Dr Thierno Thioune, maître de Conférences titulaire en Economie à l’Université Cheikh Anta Diop de Dakar (UCAD), et Directeur des études du Centre de recherches et de formation pour le développement économique et social (CREFDES), commente le rapport Doing business, plaçant le Sénégal à la 123e place. Comparativement à l’année dernière, le Sénégal a fait un bond en avant de 18 places.

Invité de la matinale ’’Dakar direct’’ d’iRadio, Dr Thierno Thioune commence par rappeler ce qui sous-tend ce Doing business-là, « c’est comme si on parlait de Coupe du monde des pays réformateurs. C’est un instrument qui classe les pays dans leurs efforts à rendre l’environnement de leur économie plus attractif ». C’est dans ce sens, indique-t-il, que la Banque mondiale sort tous les ans ce document, « permettant de voir comment les pays se sont donnés pour rendre leur environnement des affaires plus attractifs ».

C’est ainsi, analyse-t-il, « le Sénégal, un pays à revenus intermédiaires, a fait, cette année, un bond qualitatif très important, il faut le dire, en matière de réformes. C’est pourquoi, on a noté ce gain de 18 places, qui fait passer le Sénégal de la 141e place à la 123e place. Mais ce qu’il faut constater, c’est que l’idée est quand même de permettre à ces pays de pouvoir montrer un peu l’évolution et la bonne santé de leur économie à travers ce classement ».

Comment tendre vers l’émergence

Poursuivant, l’économiste donne un exemple très révélateur en ce sens qu’« il faut 200 heures pour les procédures d’exportations par voie maritime en Côte d’Ivoire, et au Cameroun. Alors qu’il en faut beaucoup moins c’est-à-dire 10 heures pour Singapour, vous voyez combien est la différence. Parce que Singapour est un pays maintenant émergent. Ce qui veut dire que pour aller vers l’émergence, il faut réduire ces goulots d’étranglement, au même moment les coûts dans l’exportation dans les ports encire très élevés dans nos pays, contrairement par exemple, à l’Île Maurice, où il faut au moins 1300 dollars pour faire toutes les procédures. Au Sénégal, le coût se situe à 1600 dollars ».
Le Sénégal hors du top 10 des pays africains ? « C’est une compétition. Au même moment où le Sénégal fait ces bonds en avant, d’autres pays, avec lesquels il partage la sous-région, font également des bons qualitatifs. Prenez par exemple le cas du Togo, qui, même par rapport à l’année passée, avait obtenu des résultats satisfaisants. Donc, c’est comme si le Sénégal devait se surpasser. Néanmoins, il ne faut pas être nihiliste. Le Sénégal a, quand même, entamé des réformes très importantes. Je pourrais en citer deux qui lui ont valu ces performances aujourd’hui : La facilitation de l’accès au crédit – Clés procédures en matière d’impôts ».
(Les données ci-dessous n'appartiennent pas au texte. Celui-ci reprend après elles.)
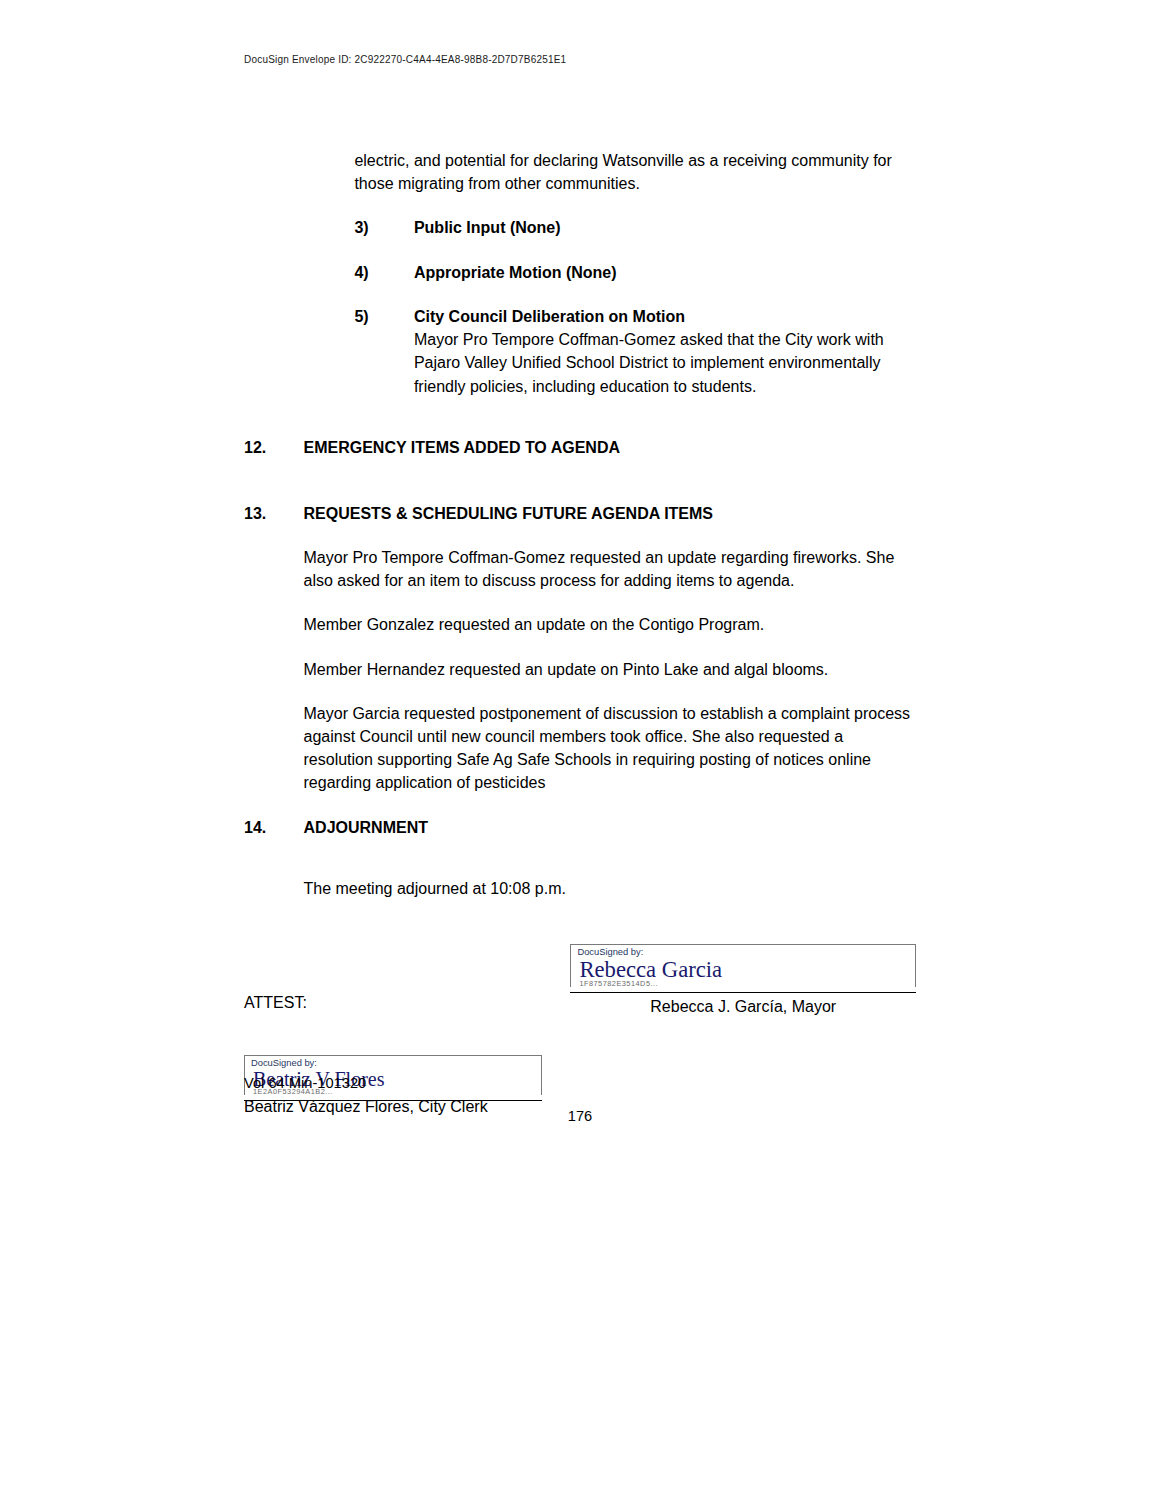DocuSign Envelope ID: 2C922270-C4A4-4EA8-98B8-2D7D7B6251E1
electric, and potential for declaring Watsonville as a receiving community for those migrating from other communities.
3)
Public Input (None)
4)
Appropriate Motion (None)
5)
City Council Deliberation on Motion
Mayor Pro Tempore Coffman-Gomez asked that the City work with Pajaro Valley Unified School District to implement environmentally friendly policies, including education to students.
12.
EMERGENCY ITEMS ADDED TO AGENDA
13.
REQUESTS & SCHEDULING FUTURE AGENDA ITEMS
Mayor Pro Tempore Coffman-Gomez requested an update regarding fireworks. She also asked for an item to discuss process for adding items to agenda.
Member Gonzalez requested an update on the Contigo Program.
Member Hernandez requested an update on Pinto Lake and algal blooms.
Mayor Garcia requested postponement of discussion to establish a complaint process against Council until new council members took office. She also requested a resolution supporting Safe Ag Safe Schools in requiring posting of notices online regarding application of pesticides
14.
ADJOURNMENT
The meeting adjourned at 10:08 p.m.
DocuSigned by:
Rebecca Garcia
1F875782E3514D5...
Rebecca J. García, Mayor
ATTEST:
DocuSigned by:
Beatriz V Flores
1E2A0F53294A1B2...
Beatriz Vázquez Flores, City Clerk
Vol 64 Min-101320
176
Pourquoi l’Afrique est toujours à la traîne même dans le classement du 17e rapport de la Banque mondiale ? Le constat est fait qu’à part le Togo et le Nigéria, pratiquement tous les autres pays africains sont à la traîne. « Ce qu’il faut noter, c’est que ce Doing business examine également les économies qui se sont le plus améliorées. Dans ce cadre, ce Doing business 2020 révèle que les 10 économies qui se sont le plus améliorées en termes de facilité de l’environnement des affaires sont l’Arabie saoudite, la Jordanie, le Bahreïn, le Pakistan et autres. Ce sont des pays qui sont dans une dynamique de plus de 20 ans d’une économie qui se transforme alors que nous entamons notre chemin vers les réformes, vers la transformation structurelle de nos économies. A mon avis, il faut qu’on se donne le temps, pour pouvoir faire les mêmes pas que ces pays ».